Dataset items
☆ ☆ ☆ ☆ ☆

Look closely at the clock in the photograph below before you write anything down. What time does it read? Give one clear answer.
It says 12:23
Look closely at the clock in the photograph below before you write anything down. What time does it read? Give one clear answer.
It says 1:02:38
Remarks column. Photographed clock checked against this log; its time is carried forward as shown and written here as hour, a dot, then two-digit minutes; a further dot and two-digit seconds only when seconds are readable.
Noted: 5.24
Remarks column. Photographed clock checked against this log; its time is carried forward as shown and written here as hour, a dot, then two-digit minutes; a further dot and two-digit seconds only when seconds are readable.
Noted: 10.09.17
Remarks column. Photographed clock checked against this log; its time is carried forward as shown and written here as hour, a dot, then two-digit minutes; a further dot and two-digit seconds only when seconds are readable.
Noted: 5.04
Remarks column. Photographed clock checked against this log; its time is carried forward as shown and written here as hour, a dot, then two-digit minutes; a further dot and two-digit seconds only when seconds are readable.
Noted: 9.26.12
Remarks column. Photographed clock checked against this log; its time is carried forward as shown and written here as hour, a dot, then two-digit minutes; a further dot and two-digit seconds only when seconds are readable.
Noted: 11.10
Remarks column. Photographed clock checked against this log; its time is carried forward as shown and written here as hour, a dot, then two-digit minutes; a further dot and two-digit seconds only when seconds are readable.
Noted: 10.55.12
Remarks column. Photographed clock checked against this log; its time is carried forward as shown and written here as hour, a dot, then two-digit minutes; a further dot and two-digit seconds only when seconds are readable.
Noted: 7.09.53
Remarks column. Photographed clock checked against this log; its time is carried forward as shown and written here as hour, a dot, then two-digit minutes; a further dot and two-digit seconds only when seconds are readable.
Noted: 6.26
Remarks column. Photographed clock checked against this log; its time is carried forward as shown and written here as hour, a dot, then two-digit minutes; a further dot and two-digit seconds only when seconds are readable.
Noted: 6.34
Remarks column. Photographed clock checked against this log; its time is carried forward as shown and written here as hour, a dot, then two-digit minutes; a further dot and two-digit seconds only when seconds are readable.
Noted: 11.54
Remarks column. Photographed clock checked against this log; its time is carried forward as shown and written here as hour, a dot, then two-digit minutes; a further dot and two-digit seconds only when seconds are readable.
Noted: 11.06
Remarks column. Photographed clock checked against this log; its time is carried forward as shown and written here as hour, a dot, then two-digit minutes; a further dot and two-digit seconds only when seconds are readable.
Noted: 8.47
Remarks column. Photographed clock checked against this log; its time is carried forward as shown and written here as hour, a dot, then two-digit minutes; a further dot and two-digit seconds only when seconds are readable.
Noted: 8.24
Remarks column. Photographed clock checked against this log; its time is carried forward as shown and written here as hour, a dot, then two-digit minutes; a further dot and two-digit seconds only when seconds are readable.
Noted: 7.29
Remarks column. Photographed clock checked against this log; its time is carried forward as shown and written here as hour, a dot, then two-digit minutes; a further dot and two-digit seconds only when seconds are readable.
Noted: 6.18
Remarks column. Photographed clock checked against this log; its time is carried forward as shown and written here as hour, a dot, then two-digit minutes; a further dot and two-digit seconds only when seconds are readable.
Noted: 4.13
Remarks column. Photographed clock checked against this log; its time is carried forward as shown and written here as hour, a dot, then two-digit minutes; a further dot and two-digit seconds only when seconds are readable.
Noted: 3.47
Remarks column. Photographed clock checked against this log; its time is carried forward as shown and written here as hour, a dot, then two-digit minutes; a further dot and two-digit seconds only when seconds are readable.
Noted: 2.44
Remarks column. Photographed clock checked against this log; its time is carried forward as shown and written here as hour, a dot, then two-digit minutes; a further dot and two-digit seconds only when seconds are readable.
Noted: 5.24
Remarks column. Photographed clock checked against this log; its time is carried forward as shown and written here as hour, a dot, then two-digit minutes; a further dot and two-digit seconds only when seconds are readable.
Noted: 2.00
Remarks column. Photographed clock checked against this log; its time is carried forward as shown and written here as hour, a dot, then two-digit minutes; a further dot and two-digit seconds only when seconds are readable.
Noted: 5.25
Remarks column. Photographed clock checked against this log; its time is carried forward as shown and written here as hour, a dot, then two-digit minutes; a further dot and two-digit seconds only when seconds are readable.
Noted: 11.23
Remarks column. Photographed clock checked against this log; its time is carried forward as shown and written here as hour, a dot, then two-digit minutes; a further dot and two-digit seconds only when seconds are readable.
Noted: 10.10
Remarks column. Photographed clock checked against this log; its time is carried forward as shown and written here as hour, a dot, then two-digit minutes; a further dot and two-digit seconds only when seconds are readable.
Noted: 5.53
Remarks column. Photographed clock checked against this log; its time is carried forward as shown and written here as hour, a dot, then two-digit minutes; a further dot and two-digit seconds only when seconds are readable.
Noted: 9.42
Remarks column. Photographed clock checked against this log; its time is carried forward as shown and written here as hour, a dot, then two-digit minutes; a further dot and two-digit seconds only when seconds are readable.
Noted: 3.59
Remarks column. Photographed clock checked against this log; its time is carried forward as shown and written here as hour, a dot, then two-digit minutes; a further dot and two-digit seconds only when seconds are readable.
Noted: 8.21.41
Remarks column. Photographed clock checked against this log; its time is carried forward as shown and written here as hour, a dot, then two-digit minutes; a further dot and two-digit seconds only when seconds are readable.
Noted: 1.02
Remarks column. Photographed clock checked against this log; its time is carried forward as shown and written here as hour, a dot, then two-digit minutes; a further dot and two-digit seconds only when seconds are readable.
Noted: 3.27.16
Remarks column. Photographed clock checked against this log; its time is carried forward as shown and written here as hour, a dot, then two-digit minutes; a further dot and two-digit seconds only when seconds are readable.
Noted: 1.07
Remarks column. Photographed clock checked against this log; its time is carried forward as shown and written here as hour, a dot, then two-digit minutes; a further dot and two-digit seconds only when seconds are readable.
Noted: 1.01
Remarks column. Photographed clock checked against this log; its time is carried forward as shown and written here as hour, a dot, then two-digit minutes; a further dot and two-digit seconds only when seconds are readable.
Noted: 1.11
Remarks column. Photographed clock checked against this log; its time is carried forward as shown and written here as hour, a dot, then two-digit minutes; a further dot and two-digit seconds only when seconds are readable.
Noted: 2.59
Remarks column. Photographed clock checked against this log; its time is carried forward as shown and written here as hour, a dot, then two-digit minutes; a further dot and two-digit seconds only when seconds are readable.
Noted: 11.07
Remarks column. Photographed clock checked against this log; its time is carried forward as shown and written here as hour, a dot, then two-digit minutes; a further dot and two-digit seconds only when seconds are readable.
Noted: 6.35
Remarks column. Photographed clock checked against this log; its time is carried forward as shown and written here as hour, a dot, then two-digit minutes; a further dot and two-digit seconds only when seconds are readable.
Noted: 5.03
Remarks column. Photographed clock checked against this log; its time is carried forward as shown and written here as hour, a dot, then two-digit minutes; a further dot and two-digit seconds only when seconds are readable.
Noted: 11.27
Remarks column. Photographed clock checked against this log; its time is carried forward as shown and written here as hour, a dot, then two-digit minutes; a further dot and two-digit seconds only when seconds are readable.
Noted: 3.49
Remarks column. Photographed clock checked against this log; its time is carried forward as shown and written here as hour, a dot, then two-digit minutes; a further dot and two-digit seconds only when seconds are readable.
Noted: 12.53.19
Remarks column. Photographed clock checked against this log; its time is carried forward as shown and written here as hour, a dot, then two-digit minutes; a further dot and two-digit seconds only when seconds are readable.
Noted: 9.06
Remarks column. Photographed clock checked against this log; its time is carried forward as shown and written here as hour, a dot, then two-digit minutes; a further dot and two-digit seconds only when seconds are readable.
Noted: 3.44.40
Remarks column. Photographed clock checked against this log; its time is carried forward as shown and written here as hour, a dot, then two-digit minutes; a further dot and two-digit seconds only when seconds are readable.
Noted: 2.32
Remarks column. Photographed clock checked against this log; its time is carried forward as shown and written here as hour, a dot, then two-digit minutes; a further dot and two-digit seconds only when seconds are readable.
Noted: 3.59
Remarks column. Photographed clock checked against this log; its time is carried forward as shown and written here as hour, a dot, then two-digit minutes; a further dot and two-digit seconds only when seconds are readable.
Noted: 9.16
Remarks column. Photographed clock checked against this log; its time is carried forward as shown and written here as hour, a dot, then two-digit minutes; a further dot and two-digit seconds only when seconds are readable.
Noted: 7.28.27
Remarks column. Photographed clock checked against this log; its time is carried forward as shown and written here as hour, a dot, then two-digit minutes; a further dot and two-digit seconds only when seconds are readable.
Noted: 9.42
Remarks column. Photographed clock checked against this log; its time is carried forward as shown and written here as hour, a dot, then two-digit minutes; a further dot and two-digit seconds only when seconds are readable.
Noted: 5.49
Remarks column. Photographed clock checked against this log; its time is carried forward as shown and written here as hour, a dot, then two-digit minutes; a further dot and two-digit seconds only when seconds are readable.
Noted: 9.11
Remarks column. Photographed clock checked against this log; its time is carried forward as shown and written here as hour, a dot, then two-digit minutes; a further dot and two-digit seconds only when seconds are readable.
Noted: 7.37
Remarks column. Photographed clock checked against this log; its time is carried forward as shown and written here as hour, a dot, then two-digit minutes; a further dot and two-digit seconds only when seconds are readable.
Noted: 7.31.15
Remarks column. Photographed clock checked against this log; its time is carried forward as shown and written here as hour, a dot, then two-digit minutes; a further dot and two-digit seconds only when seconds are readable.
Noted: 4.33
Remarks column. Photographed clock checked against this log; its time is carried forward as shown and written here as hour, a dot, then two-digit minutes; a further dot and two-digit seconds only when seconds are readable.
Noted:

☆ ☆ ☆ ☆ ☆

- WHAT IS BEING ASKED
Copy the records above without any change, from their first line through the line that contains "It says 1:02:38", with both ends included.

- TASK ANSWER
Look closely at the clock in the photograph below before you write anything down. What time does it read? Give one clear answer.
It says 12:23
Look closely at the clock in the photograph below before you write anything down. What time does it read? Give one clear answer.
It says 1:02:38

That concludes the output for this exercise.